Trecho fornecido
+++++
O surgimento e o empoderamento de uma quadrilha como o PCC estão diretamente relacionados à incapacidade do Estado, fruto de seu desleixo com o tema, de manter os cidadãos sob sua custódia de acordo com as determinações da Lei de Execução Penal e da Constituição. Encarceramento em massa, prisões superlotadas, tratamentos desumanos e programas de ressocialização insuficientes formam um quadro de violação sistemática de direitos fundamentais da população carcerária, classificado pelo Supremo Tribunal Federal como um “estado de coisas inconstitucional”.

Em boa medida, essa incapacidade do Estado, que deu azo não só ao surgimento e expansão do PCC, como de outras quadrilhas que encontram nos presídios fonte abundante de mão de obra, se deve ao alheamento de parcela da sociedade em relação à situação carcerária no País. Muitos veem o encarceramento como um ato de vingança do Estado, e não como a expressão do cumprimento da lei, com objetivos definidos a serem perseguidos.

Nada mais revelador desse ethos vingativo do que a lógica segundo a qual “bandido bom é bandido morto”, que tanto seduz alguns. Além de inconstitucional, trata-se de uma concepção de segurança pública extremamente perigosa para a própria sociedade. O resultado aí está. Nunca se prendeu tanto no Brasil, mas nem por isso a percepção de segurança dos cidadãos é maior – ao contrário. Nos últimos anos, os indicadores de violência no País, em particular o número de mortes violentas intencionais, oscilam de acordo com os humores da cúpula das quadrilhas mais violentas, entre as quais o PCC se destaca, e não como resultado de políticas públicas bem concebidas e implementadas pelo Estado na área de segurança.
+++++
Dados fornecidos

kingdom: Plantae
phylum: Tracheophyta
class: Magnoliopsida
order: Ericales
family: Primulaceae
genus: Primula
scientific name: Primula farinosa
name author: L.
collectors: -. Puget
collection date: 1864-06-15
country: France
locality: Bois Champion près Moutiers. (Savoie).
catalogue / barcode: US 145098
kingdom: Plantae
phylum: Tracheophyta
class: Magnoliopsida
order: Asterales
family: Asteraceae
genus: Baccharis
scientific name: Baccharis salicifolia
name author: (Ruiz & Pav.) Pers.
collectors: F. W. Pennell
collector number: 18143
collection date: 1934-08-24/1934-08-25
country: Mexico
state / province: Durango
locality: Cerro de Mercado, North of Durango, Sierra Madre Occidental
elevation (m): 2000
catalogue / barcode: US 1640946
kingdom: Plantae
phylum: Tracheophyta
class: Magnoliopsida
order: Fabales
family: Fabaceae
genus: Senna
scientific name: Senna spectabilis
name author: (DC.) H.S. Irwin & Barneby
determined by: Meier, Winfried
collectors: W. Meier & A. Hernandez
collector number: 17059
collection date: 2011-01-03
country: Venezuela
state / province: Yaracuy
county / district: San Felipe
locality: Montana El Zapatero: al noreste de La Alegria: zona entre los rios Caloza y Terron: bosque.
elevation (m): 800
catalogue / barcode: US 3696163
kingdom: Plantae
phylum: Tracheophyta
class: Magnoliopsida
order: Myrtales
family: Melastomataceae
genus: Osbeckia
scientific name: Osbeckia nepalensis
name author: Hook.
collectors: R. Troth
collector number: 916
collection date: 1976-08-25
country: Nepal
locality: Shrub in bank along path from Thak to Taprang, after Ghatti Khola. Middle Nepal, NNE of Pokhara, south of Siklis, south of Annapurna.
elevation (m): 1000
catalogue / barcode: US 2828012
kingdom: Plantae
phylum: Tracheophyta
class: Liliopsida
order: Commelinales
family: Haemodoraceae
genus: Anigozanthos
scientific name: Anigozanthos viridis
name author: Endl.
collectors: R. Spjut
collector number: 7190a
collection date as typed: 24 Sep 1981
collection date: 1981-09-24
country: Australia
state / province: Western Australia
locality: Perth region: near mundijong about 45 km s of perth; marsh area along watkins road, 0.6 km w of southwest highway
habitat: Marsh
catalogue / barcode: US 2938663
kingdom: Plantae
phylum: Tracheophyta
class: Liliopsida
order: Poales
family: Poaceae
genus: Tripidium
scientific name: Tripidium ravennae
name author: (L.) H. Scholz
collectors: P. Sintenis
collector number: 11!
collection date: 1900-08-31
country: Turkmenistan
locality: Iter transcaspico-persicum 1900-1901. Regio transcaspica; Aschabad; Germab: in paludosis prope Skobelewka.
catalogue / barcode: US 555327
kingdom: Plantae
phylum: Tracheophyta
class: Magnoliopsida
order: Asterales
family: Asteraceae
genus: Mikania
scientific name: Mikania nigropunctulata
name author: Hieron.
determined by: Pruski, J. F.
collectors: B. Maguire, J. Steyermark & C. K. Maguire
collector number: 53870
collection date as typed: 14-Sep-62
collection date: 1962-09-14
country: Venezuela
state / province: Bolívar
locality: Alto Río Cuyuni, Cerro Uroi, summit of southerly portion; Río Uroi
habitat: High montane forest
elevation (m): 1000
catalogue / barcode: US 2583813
+++++
Tarefas escritas
• A. Transcreva do trecho fornecido a parte que vai de "Em boa medida, essa" até "a serem perseguidos.", incluindo essas palavras.
• B. De acordo com o trecho fornecido, como o Supremo Tribunal Federal classificou o quadro de violação sistemática de direitos fundamentais da população carcerária?

Resultados
• A.
Em boa medida, essa incapacidade do Estado, que deu azo não só ao surgimento e expansão do PCC, como de outras quadrilhas que encontram nos presídios fonte abundante de mão de obra, se deve ao alheamento de parcela da sociedade em relação à situação carcerária no País. Muitos veem o encarceramento como um ato de vingança do Estado, e não como a expressão do cumprimento da lei, com objetivos definidos a serem perseguidos.

• B. Como um “estado de coisas inconstitucional”.